**THE TASK**
Using the listing, copy each whole line that features "left".

**DATA SUPPLIED**
=======
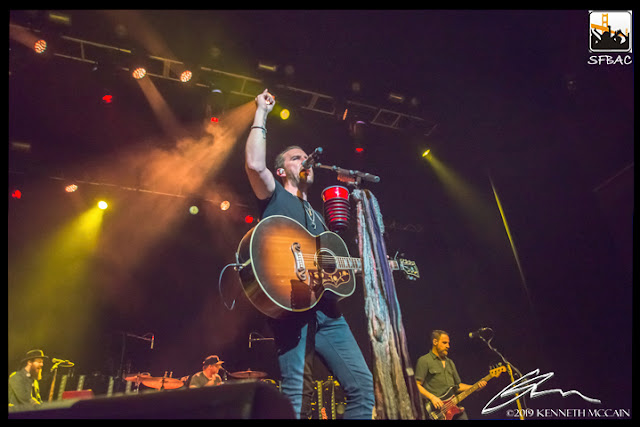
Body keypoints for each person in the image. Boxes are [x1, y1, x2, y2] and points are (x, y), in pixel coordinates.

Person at [244, 89, 375, 419]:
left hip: (329, 313)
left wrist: (375, 266)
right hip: (292, 304)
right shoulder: (274, 198)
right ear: (282, 171)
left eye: (306, 157)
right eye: (295, 158)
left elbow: (332, 270)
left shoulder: (318, 216)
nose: (304, 161)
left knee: (363, 388)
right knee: (297, 394)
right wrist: (261, 113)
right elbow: (253, 164)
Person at [414, 330, 486, 420]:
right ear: (435, 342)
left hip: (455, 408)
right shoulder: (424, 361)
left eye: (448, 343)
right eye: (444, 343)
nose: (448, 346)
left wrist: (474, 387)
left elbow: (457, 386)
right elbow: (416, 385)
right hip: (438, 411)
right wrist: (432, 397)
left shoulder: (450, 363)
=======
**WRITTEN SOLUTION**
left hip: (329, 313)
left wrist: (375, 266)
left eye: (306, 157)
left elbow: (332, 270)
left shoulder: (318, 216)
left knee: (363, 388)
left hip: (455, 408)
left eye: (448, 343)
left wrist: (474, 387)
left elbow: (457, 386)
left shoulder: (450, 363)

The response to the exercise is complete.